O mesmo também vale para a Organização Mundial de Saúde, cujas tentativas de golpes estão, claro, diretamente ligadas ao coronavírus. Os e-mails de phishing se relacionam a informativos falsos contendo, por exemplo, a notícia de que os testes humanos de uma vacina estariam começando, avisos para que o usuário se registre para receber apoios financeiros no momento da crise e até convites para que os alvos participem de pesquisas ou experimentos relacionados a medicamentos ou tratamentos para a COVID-19. Pedidos de doações em criptomoedas também são feitos, com os fundos sendo direcionados às carteiras digitais de golpistas.

Em todos os casos, o principal meio de detectar a existência de uma fraude desse tipo é prestar atenção nas URLs usadas, que nunca corresponderão com as oficiais. Elas podem conter caracteres trocados, como um “I maiúsculo” no lugar do “l minúsculo”, numerais que parecem letras ou erros de digitação propositais que podem passar despercebidos em uma primeira olhada.

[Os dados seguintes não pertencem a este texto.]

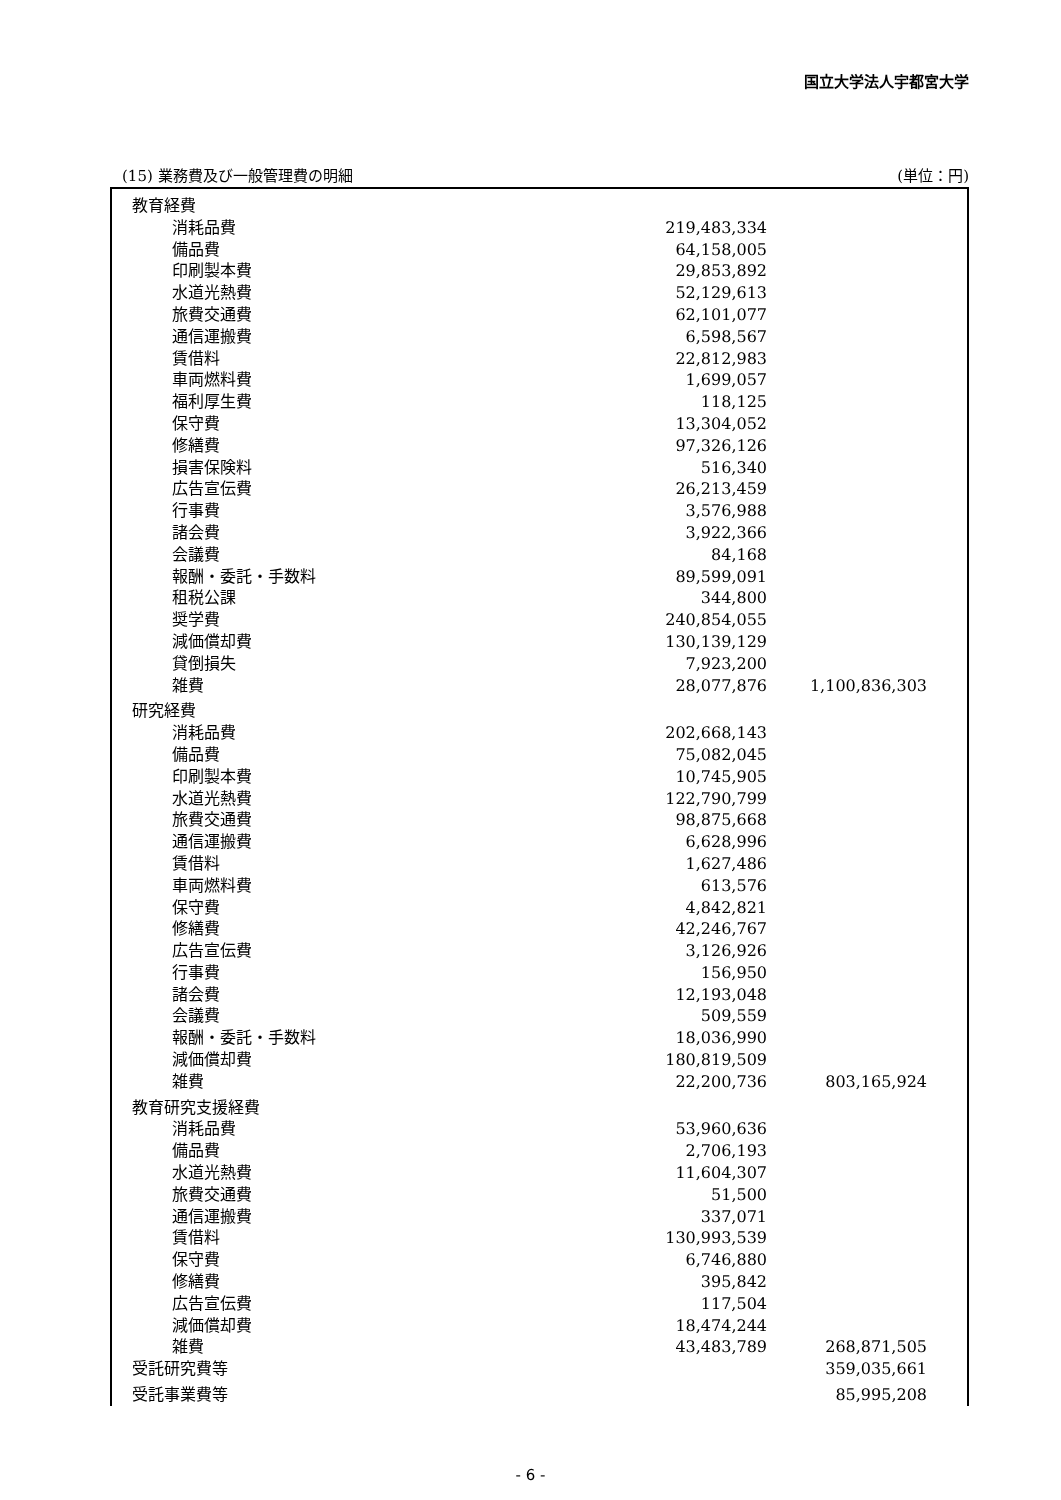国立大学法人宇都宮大学
(15) 業務費及び一般管理費の明細 (単位：円)
| 教育経費 | | | |
| 消耗品費 | | 219,483,334 | |
| 備品費 | | 64,158,005 | |
| 印刷製本費 | | 29,853,892 | |
| 水道光熱費 | | 52,129,613 | |
| 旅費交通費 | | 62,101,077 | |
| 通信運搬費 | | 6,598,567 | |
| 賃借料 | | 22,812,983 | |
| 車両燃料費 | | 1,699,057 | |
| 福利厚生費 | | 118,125 | |
| 保守費 | | 13,304,052 | |
| 修繕費 | | 97,326,126 | |
| 損害保険料 | | 516,340 | |
| 広告宣伝費 | | 26,213,459 | |
| 行事費 | | 3,576,988 | |
| 諸会費 | | 3,922,366 | |
| 会議費 | | 84,168 | |
| 報酬・委託・手数料 | | 89,599,091 | |
| 租税公課 | | 344,800 | |
| 奨学費 | | 240,854,055 | |
| 減価償却費 | | 130,139,129 | |
| 貸倒損失 | | 7,923,200 | |
| 雑費 | | 28,077,876 | 1,100,836,303 |
| 研究経費 | | | |
| 消耗品費 | | 202,668,143 | |
| 備品費 | | 75,082,045 | |
| 印刷製本費 | | 10,745,905 | |
| 水道光熱費 | | 122,790,799 | |
| 旅費交通費 | | 98,875,668 | |
| 通信運搬費 | | 6,628,996 | |
| 賃借料 | | 1,627,486 | |
| 車両燃料費 | | 613,576 | |
| 保守費 | | 4,842,821 | |
| 修繕費 | | 42,246,767 | |
| 広告宣伝費 | | 3,126,926 | |
| 行事費 | | 156,950 | |
| 諸会費 | | 12,193,048 | |
| 会議費 | | 509,559 | |
| 報酬・委託・手数料 | | 18,036,990 | |
| 減価償却費 | | 180,819,509 | |
| 雑費 | | 22,200,736 | 803,165,924 |
| 教育研究支援経費 | | | |
| 消耗品費 | | 53,960,636 | |
| 備品費 | | 2,706,193 | |
| 水道光熱費 | | 11,604,307 | |
| 旅費交通費 | | 51,500 | |
| 通信運搬費 | | 337,071 | |
| 賃借料 | | 130,993,539 | |
| 保守費 | | 6,746,880 | |
| 修繕費 | | 395,842 | |
| 広告宣伝費 | | 117,504 | |
| 減価償却費 | | 18,474,244 | |
| 雑費 | | 43,483,789 | 268,871,505 |
| 受託研究費等 | | | 359,035,661 |
| 受託事業費等 | | | 85,995,208 |
- 6 -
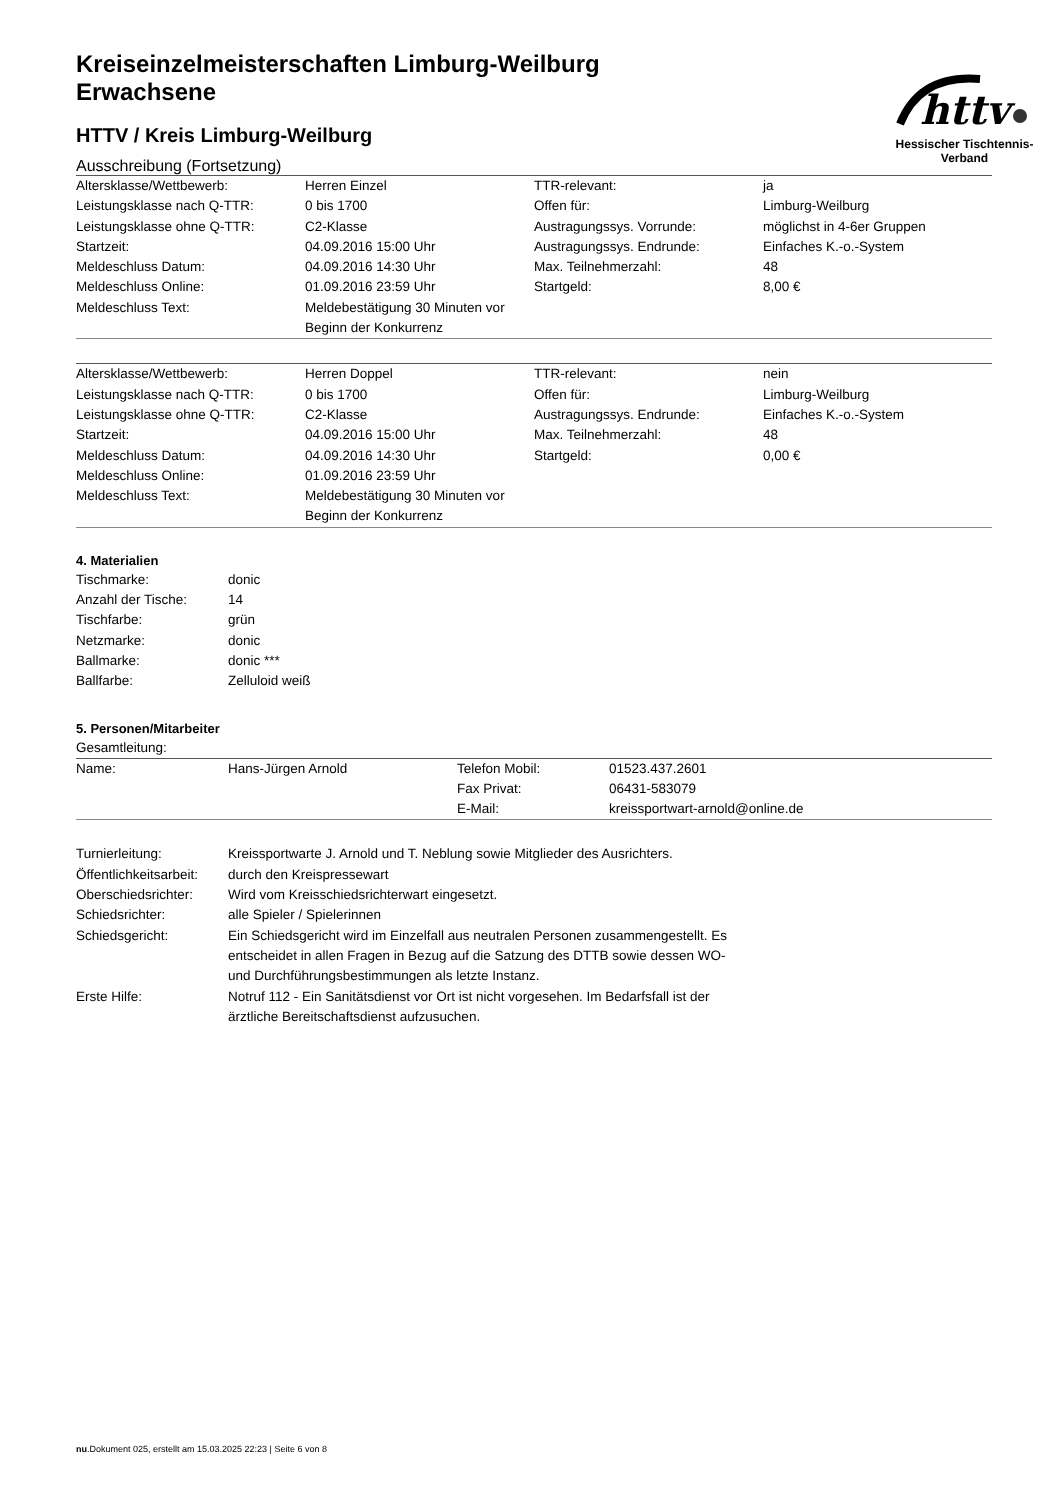httv
Hessischer Tischtennis-Verband
Kreiseinzelmeisterschaften Limburg-Weilburg
Erwachsene
HTTV / Kreis Limburg-Weilburg
Ausschreibung (Fortsetzung)
| Altersklasse/Wettbewerb: | Herren Einzel | TTR-relevant: | ja |
| Leistungsklasse nach Q-TTR: | 0 bis 1700 | Offen für: | Limburg-Weilburg |
| Leistungsklasse ohne Q-TTR: | C2-Klasse | Austragungssys. Vorrunde: | möglichst in 4-6er Gruppen |
| Startzeit: | 04.09.2016 15:00 Uhr | Austragungssys. Endrunde: | Einfaches K.-o.-System |
| Meldeschluss Datum: | 04.09.2016 14:30 Uhr | Max. Teilnehmerzahl: | 48 |
| Meldeschluss Online: | 01.09.2016 23:59 Uhr | Startgeld: | 8,00 € |
| Meldeschluss Text: | Meldebestätigung 30 Minuten vor Beginn der Konkurrenz | | |
| Altersklasse/Wettbewerb: | Herren Doppel | TTR-relevant: | nein |
| Leistungsklasse nach Q-TTR: | 0 bis 1700 | Offen für: | Limburg-Weilburg |
| Leistungsklasse ohne Q-TTR: | C2-Klasse | Austragungssys. Endrunde: | Einfaches K.-o.-System |
| Startzeit: | 04.09.2016 15:00 Uhr | Max. Teilnehmerzahl: | 48 |
| Meldeschluss Datum: | 04.09.2016 14:30 Uhr | Startgeld: | 0,00 € |
| Meldeschluss Online: | 01.09.2016 23:59 Uhr | | |
| Meldeschluss Text: | Meldebestätigung 30 Minuten vor Beginn der Konkurrenz | | |
4. Materialien
| Tischmarke: | donic |
| Anzahl der Tische: | 14 |
| Tischfarbe: | grün |
| Netzmarke: | donic |
| Ballmarke: | donic *** |
| Ballfarbe: | Zelluloid weiß |
5. Personen/Mitarbeiter
Gesamtleitung:
| Name: | Hans-Jürgen Arnold | Telefon Mobil: | 01523.437.2601 |
| | | Fax Privat: | 06431-583079 |
| | | E-Mail: | kreissportwart-arnold@online.de |
| Turnierleitung: | Kreissportwarte J. Arnold und T. Neblung sowie Mitglieder des Ausrichters. |
| Öffentlichkeitsarbeit: | durch den Kreispressewart |
| Oberschiedsrichter: | Wird vom Kreisschiedsrichterwart eingesetzt. |
| Schiedsrichter: | alle Spieler / Spielerinnen |
| Schiedsgericht: | Ein Schiedsgericht wird im Einzelfall aus neutralen Personen zusammengestellt. Es entscheidet in allen Fragen in Bezug auf die Satzung des DTTB sowie dessen WO- und Durchführungsbestimmungen als letzte Instanz. |
| Erste Hilfe: | Notruf 112 - Ein Sanitätsdienst vor Ort ist nicht vorgesehen. Im Bedarfsfall ist der ärztliche Bereitschaftsdienst aufzusuchen. |
nu.Dokument 025, erstellt am 15.03.2025 22:23 | Seite 6 von 8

A atenção, aliás, é o principal método indicado pelos especialistas para se manter seguro. Como dito, o uso de termos parecidos, grafias diferentes e URLs que não correspondem às oficiais são o principal caminho usado pelos hackers e, da mesma maneira, também a melhor maneira de se manter seguro contra os ataques. Erros de digitação ou ortografia em e-mails também podem denunciar convites falsos.

Além disso, valem as dicas de sempre. Os usuários devem tomar cuidado com links para downloads recebidos por e-mail ou mensageiros instantâneos, mesmo que eles venham de contatos conhecidos ou fontes aparentemente seguras. O ideal é não baixar nada que venha por esses meios e acessar páginas oficiais de organizações e plataformas caso acredite que a comunicação é legítima, mas não tenha certeza disso.

Ainda, ofertas mirabolantes devem ser descartadas. Não existe governo no mundo, muito menos a OMS, dando milhares de dólares em auxílio emergencial, enquanto uma cura para o novo coronavírus, infelizmente, não existe. Descarte qualquer comunicação nesse sentido e mantenha softwares de segurança instalados e atualizados para ajudar na detecção de pragas virtuais.